The Fox News Channel—the subject of numerous allegations of sexual harassment and worse since Gretchen Carlson successfully sued its late founder Roger Ailes in July 2016—took yet another PR beating Thursday morning from the parents of murdered Democratic National Committee staffer Seth Rich.
Joel and Mary Rich, whose 27-year-old son was shot and killed on a Washington, D.C. sidewalk on July 10, 2016, appeared on ABC’s Good Morning America to discuss their lawsuit against the right-leaning, Trump-friendly cable-TV outlet for publishing and promoting a bogus conspiracy theory that Seth, not Russian hackers, leaked a cache of 44,000 DNC emails to WikiLeaks.
“I want the people who started the lies, who are responsible for the lies, held accountable,” Mary Rich told ABC News correspondent Tom Llamas in a segment taped Wednesday at their Washington area home. “This has got to stop.”
She added: “His computer didn’t have anything on it. He would never have done it.”
Seth’s murder has gone unsolved.
The Riches’ lawsuit—in which Fox News investigative reporter Malia Zimmerman and frequent on-air guest Ed Butowsky, a Republican Party donor, are also listed as defendants—seeks a jury trial and unspecified actual and punitive damages for “mental anguish and emotional distress, emotional pain and suffering, and any other physical and mental injuries” caused by Fox’s flacking of the false report.
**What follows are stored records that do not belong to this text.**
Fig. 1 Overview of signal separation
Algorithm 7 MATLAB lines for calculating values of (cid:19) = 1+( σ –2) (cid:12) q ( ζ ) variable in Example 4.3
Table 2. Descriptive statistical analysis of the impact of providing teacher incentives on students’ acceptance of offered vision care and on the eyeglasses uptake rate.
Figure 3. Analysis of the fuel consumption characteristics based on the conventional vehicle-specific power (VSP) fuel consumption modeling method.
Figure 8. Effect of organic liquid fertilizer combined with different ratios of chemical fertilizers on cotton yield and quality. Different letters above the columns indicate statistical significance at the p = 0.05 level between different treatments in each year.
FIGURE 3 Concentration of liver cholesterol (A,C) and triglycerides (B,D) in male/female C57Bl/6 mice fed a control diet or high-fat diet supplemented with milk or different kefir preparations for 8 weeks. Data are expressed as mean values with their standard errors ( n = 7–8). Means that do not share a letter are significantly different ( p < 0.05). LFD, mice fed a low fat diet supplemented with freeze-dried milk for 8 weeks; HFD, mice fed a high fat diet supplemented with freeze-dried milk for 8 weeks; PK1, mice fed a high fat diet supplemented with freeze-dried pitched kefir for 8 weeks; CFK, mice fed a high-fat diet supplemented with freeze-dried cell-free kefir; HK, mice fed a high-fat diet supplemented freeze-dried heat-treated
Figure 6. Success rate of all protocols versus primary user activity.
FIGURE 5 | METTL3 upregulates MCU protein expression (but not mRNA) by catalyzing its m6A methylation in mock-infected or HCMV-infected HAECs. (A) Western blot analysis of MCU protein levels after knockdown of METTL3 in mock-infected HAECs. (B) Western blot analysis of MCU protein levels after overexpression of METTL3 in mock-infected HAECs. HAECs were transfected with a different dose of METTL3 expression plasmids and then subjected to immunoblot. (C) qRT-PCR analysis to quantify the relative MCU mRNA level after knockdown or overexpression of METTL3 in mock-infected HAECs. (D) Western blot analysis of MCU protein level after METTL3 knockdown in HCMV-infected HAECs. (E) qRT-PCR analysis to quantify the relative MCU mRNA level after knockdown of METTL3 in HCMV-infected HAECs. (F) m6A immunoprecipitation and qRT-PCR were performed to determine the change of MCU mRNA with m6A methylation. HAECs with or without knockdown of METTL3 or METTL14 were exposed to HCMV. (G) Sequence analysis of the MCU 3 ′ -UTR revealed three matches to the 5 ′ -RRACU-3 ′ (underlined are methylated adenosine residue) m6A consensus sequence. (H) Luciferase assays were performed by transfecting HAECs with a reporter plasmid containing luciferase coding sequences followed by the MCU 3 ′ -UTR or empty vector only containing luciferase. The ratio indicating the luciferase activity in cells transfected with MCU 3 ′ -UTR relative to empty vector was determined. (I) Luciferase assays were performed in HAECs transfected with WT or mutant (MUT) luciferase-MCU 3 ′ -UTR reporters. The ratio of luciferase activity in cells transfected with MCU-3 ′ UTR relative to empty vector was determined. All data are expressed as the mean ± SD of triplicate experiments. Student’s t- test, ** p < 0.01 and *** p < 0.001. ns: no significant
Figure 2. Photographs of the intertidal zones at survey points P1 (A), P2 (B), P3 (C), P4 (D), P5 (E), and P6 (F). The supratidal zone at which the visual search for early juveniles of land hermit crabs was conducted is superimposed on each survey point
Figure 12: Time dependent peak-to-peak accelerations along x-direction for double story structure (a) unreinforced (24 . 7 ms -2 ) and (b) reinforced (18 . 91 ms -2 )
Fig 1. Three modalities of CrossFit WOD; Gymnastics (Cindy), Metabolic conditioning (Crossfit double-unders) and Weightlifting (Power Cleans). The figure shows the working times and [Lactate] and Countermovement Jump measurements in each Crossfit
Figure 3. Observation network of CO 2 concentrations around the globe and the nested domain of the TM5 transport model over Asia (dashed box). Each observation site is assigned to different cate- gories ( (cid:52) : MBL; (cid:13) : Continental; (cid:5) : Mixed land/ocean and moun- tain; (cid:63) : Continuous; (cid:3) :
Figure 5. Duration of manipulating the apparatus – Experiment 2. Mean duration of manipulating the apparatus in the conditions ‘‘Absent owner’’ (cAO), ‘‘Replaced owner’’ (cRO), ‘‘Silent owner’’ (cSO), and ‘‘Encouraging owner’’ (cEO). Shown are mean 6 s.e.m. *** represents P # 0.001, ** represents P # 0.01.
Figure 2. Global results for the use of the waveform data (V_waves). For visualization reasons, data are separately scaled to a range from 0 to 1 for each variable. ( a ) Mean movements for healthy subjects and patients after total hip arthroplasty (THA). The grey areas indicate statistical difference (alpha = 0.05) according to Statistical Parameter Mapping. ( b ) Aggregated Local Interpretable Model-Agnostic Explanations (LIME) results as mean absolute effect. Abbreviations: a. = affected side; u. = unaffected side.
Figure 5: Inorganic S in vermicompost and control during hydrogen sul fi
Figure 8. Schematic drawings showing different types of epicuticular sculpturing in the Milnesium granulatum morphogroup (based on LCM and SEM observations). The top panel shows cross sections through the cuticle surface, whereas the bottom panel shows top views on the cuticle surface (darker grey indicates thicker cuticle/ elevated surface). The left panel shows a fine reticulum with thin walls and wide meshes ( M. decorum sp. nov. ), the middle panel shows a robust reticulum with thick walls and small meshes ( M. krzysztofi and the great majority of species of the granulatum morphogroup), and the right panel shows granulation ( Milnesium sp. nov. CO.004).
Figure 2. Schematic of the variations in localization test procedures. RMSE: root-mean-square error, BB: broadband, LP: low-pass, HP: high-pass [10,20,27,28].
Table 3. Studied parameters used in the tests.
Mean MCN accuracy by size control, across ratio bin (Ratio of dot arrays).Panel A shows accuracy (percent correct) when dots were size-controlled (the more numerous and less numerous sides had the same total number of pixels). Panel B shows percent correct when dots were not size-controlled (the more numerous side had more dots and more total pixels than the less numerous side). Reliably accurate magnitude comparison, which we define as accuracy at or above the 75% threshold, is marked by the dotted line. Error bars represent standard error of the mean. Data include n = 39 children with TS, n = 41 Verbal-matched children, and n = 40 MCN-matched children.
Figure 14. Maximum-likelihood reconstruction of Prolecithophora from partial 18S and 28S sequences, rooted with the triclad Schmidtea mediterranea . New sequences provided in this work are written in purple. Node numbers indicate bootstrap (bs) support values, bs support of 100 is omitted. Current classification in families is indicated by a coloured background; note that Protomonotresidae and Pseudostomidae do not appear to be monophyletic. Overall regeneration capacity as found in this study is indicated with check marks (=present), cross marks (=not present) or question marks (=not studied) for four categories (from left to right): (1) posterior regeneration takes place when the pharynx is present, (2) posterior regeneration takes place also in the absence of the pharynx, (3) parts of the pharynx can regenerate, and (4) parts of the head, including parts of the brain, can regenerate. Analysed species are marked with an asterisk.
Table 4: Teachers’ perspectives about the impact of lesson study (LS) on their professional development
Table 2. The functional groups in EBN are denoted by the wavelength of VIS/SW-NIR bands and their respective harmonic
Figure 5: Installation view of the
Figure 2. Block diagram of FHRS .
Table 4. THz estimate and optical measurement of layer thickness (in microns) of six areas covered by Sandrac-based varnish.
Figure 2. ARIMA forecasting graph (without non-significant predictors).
The lawsuit—filed in federal court—claims that Fox News portrayed Seth Rich as a criminal and otherwise trashed his reputation, causing his grief-stricken family both emotional and physical distress. It claims Butowsky preyed upon the vulnerable Rich family to win their trust and persuaded them to hire Fox News contributor Rod Wheeler as a private investigator of Seth’s murder, and that Zimmerman and Butowsky worked with Wheeler to concoct the lies in the story. (Butowksy told ABC in a statement he was simply trying, in good faith, to help the Riches solve their son’s murder.)
The most notable falsehood was Wheeler’s claim at the time (which he has since retracted) that he had examined email communications between Seth and WikiLeaks. Wheeler, too, filed suit against Fox News, claiming Zimmerman made up a quote from him to support her spurious report.
After Fox & Friends, Sean Hannity, Lou Dobbs, and Fox News contributor Newt Gingrich relentlessly promoted the bogus story—which fueled fringe right-wing conspiracy theories after it was initially published on the network’s website on May 16, 2017—Fox retracted it a week later under pressure after other news organizations thoroughly debunked it and Fox News journalists internally expressed disgust over their employer’s conduct.
“If this is true,” Hannity told his viewers, “this blows the Russia-collusion narrative completely out of the water.”
After management retracted the story, and Seth’s brother Aaron pleaded with him to cease promoting it, Hannity announced on the air that he would stop talking about it out of respect for the Rich family’s wishes. He never mentioned that his own company had retracted the story because it was not up to Fox News’ standards.
But the cable network never apologized to viewers or the Riches, nor did Fox News management publicly explain how and why Zimmerman’s false story was posted; nor has Fox News said that anyone at the cable channel has faced discipline over the debacle.
“They never called us to check any facts,” Mary Rich told ABC News. “They took a rumor and ran with it.”
While her husband sat beside her, Seth’s tearful mother added: “We lost his body the first time. And the second time we lost his soul. They took more from us with the lies. So we want our son’s life and soul restored, and I want our life back so we can move forward again.”
Fox News offered no comment on the litigation or the GMA segment.